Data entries
▬▬▬

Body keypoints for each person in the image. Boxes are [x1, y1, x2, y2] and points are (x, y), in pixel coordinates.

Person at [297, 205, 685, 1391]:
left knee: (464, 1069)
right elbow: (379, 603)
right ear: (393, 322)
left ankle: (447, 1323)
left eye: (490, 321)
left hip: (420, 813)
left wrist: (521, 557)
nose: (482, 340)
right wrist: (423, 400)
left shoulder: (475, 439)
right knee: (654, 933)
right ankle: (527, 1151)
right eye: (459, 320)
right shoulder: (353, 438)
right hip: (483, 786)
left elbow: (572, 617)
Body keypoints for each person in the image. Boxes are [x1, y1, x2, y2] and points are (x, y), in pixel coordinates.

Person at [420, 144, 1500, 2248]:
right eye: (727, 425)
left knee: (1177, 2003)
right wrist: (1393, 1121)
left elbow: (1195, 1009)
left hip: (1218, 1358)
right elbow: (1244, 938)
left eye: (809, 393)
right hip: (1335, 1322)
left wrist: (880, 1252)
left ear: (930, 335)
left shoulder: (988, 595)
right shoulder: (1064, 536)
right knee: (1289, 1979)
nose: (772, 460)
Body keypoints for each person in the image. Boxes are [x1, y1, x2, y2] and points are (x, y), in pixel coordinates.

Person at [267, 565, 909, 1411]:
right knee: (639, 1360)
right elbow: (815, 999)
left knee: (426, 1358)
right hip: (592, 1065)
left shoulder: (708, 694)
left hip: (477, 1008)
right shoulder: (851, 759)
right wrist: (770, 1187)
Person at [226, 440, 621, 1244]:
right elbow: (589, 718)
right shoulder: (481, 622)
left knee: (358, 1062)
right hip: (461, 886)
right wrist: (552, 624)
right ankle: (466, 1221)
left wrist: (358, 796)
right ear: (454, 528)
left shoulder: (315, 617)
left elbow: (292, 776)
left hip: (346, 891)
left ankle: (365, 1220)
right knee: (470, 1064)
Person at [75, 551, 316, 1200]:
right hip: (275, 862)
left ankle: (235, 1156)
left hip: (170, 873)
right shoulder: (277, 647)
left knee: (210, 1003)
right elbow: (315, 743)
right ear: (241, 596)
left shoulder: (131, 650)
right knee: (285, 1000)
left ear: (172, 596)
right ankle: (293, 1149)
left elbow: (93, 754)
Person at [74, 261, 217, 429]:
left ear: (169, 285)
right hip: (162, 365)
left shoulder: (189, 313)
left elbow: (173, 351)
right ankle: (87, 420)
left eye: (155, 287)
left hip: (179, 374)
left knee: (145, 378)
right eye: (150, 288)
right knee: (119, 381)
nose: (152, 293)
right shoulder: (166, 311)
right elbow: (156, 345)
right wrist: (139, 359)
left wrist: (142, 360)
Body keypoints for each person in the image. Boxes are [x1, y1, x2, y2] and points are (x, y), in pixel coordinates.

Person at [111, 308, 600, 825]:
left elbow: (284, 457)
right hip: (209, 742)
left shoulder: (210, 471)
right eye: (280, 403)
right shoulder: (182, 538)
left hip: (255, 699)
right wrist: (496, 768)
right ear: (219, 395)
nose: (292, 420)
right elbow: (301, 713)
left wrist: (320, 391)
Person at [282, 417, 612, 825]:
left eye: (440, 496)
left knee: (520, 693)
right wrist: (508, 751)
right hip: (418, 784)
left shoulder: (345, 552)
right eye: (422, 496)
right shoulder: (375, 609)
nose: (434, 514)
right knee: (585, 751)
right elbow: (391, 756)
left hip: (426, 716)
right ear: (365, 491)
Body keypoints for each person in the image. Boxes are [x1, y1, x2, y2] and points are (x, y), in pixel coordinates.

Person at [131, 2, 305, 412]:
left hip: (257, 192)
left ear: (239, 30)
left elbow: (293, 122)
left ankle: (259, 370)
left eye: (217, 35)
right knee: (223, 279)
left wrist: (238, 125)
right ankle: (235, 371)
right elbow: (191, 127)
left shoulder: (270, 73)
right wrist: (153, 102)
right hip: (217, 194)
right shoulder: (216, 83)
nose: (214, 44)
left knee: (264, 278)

▬▬▬

* **WORK ORDER**
Extract every line of the records above that contains the word "ankle".

* **SOLUTION FOR THIS PROBLEM**
left ankle: (447, 1323)
right ankle: (527, 1151)
right ankle: (466, 1221)
left ankle: (365, 1220)
left ankle: (235, 1156)
right ankle: (293, 1149)
right ankle: (87, 420)
left ankle: (259, 370)
right ankle: (235, 371)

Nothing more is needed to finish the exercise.